Несмотря на эти разговоры, шах запретил [сему] бедняку в то время жаловаться. Однако на моем лице проступали тысячи ненаписанных жалоб. Зачем осквернять язык жалобами и обидами на [своих] современников?..
После отъезда малика [сей] бедняк однажды подошел [к шаху] и доложил истинное свое положение. Слова были высказаны. [Шах] проявил сочувствие и произнес несколько слов, в которых были заключены мудрость и надежда. Для надежды открывались широкие просторы, для отчаяния арена стала тесной. Выбор места проживания предоставили [сему] рабу: «Если ты остановишь [свой выбор] на Мешхеде, мы позаботимся о средствах к существованию. Если ты приедешь в Исфахан, мы подумаем и об этом и пожалуем тебе место, достойное твоего положения».
Поскольку в слабой голове засела мысль о проживании в священном Мешхеде, то [сей раб] попросился туда. Шах пожаловал [мне] Канабису, из достойных селений священного Мешхеда, располагавшего большим количеством пахотных угодий. У Мухаммад-Му’мина{951} наряду с [другими] маликами Фараха был пай на [владение] поместьями [Фараха]. Мой покойный отец тоже владел там многими землями. Владения маликов Фараха /499/ издавна были определены ему на правах союргала. Теперь эти местности из-за мятежа, поднятого Маликом ‘Абдаллахом по возвращении Рустам-мирзы и с согласия властелина Турана, были захвачены после убийства [Малика ‘Абдаллаха] правителем Фараха. [Шах] пожаловал эти местности Мухаммад-Му’мину на правах тиула и союргала на вечные времена.
Когда высочайший наместник ехал через пограничный район в священный Мешхед, то предложил [сему] рабу [присоединиться к нему]. Поскольку [сей раб] уже давно не получал известий от своих людей и пребывал в беспокойстве, то получил разрешение ехать в Мешхед через Казвин. Со всей поспешностью он пустился в путь. Навваб Мир ‘Али разбил палатки на стоянке Ходжа Хушнам. На той стоянке пришло письмо-прошение верховного эмира [Хорасана] Хусайн-хана: «Ежели Малику Шах-Хусайну будет определена местность на правах тиула, прошу выделить ее в окрестностях Герата, дабы он нес службу шаху в Хорасане, — благодаря ему на этой границе наведен полный порядок».

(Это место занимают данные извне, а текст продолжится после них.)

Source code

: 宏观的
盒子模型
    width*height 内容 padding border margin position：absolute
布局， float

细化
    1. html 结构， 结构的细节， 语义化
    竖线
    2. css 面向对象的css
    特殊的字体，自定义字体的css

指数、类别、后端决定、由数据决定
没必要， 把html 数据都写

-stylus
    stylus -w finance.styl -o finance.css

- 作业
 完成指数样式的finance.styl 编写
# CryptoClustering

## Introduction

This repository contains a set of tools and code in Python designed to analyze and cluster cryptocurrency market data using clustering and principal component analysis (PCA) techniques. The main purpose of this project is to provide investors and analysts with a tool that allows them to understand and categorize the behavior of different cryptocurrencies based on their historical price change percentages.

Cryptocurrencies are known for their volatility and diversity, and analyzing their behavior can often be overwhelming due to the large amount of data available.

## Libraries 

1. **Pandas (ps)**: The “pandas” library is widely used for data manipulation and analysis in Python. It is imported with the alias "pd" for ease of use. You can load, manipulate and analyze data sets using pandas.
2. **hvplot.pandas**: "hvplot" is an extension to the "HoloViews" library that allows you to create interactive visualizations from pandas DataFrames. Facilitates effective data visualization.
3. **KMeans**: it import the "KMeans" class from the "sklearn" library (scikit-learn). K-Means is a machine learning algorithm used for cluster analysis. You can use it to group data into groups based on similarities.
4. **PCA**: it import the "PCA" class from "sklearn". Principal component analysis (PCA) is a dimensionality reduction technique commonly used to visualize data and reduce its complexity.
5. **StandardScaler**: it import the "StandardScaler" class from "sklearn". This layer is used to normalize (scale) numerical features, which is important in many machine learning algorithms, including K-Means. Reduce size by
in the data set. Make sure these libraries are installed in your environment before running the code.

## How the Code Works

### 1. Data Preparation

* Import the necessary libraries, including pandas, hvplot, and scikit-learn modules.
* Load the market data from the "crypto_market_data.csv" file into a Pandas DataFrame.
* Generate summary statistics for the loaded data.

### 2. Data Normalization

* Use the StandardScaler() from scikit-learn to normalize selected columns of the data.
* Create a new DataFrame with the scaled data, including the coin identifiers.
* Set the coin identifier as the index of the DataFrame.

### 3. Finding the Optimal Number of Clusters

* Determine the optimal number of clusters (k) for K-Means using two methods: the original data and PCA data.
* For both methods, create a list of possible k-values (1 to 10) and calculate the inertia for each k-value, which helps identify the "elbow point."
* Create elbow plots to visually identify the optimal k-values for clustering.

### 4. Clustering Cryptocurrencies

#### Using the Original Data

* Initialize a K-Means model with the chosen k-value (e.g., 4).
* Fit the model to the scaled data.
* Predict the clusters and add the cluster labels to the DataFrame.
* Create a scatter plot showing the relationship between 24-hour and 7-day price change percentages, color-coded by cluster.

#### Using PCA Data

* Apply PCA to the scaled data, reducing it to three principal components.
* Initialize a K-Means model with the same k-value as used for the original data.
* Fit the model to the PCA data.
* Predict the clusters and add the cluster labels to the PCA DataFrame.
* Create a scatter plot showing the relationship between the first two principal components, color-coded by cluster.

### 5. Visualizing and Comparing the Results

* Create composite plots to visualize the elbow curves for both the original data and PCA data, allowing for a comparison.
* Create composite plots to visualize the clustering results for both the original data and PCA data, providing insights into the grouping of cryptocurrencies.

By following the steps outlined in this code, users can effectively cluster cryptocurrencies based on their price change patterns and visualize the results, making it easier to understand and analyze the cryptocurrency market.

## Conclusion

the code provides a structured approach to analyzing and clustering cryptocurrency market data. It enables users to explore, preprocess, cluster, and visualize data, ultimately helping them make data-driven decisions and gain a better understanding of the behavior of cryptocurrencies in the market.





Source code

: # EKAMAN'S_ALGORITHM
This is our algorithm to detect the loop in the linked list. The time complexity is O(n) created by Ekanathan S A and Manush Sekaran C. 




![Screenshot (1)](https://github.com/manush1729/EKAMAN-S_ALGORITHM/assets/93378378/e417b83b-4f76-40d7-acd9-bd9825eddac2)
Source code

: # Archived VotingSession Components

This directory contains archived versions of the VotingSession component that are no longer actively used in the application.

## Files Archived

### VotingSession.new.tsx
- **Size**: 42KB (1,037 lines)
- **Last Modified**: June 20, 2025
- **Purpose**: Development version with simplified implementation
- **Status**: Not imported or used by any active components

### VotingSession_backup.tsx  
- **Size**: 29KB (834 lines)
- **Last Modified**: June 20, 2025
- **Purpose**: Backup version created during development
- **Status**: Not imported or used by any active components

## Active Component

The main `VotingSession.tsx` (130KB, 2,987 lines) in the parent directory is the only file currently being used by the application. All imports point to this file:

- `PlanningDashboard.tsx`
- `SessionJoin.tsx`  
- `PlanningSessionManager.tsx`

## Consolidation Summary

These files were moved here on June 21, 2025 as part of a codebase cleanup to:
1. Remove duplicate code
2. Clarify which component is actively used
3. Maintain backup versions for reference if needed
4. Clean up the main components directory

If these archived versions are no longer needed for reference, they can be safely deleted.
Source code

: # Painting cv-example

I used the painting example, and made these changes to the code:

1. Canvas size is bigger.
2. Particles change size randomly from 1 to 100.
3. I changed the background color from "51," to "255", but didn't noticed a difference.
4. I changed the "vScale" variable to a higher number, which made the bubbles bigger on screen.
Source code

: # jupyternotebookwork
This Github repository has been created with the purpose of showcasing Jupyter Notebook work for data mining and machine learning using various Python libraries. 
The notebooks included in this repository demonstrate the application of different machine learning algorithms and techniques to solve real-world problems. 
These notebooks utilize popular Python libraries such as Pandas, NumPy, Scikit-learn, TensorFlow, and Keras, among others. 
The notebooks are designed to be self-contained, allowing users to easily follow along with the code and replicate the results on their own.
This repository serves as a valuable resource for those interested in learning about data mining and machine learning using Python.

По этой причине приказ на тиульное владение местностью под Мешхедом был отложен. В ответ на послание Хусайн-хана [шах] писал: «Поскольку Хорасан весной станет местом остановки августейшей свиты, Малику Шах-Хусайну будет определена на правах тиула любая местность, которую он пожелает». Был написан приказ на тиульное [владение] Фарахом. На том же самом маджлисе приказ был скреплен благосклонной печатью и вместе с почетным платьем передан высокопоставленному мустауфи ал-мамалику Мирзе Кавам ад-Дину, чтобы он доставил его [сему] рабу в Казвине. Через несколько дней после отъезда из Тебриза показался столичный город Казвин. Некоторое время я оставался там. В тот день, когда собрался ехать [дальше], [в Казвин] пожаловал Мирза Кавам ад-Дин Мухаммад и доставил [сему рабу] приказ [шаха] о снискании расположения вместе с грамотой на владение землями маликов Фараха и почетным платьем и подал надежду на [пожалование] на правах тиула помимо [Фараха] одной из местностей в Хорасане. Приехав оттуда в священный Мешхед, я в течение шести месяцев молился доблестному имаму на том святом месте. Верховный эмир Хусайн-хан прислал человека, и тот увез [сего] раба в Герат. Еще шесть месяцев я провел в той благодатной местности. Благодаря чистоте, свежести и приятности парков Герата и прогулкам по тем райским садам [сей раб] успокоился.
Никаких признаков прибытия в Хорасан в те дни /500/ высокой свиты заметно не было. Поскольку для благоустройства земель Фараха так или иначе надо было решиться на проживание в Фарахе, то, получив волей-неволей у высокостепенного хана разрешение на [отъезд] в Фарах, я выехал в Фарахскую провинцию. Остановившись в укрепленном селении, известном [под именем] Шахр-и кухна{952} и расположенном в центре [отведенных] мне угодий, я приступил к благоустройству своих владений, возделыванию земель и севу. Однако образ действий фарахцев не поддается описанию. Упоминание о нем вызывает огорчение. Пробыв там шесть месяцев и оставив [в Фарахе] Мирзу Му’мина и своих людей, [сей раб] выехал в высокую ставку. Время путешествия, [включая] отъезд из Систана, пребывание в Герате и Мешхеде, поездку в высокую ставку, возвращение [в Фарах] и пребывание на чужбине, составляет три с половиной года; [пройдено] расстояние в 800 фарсахов.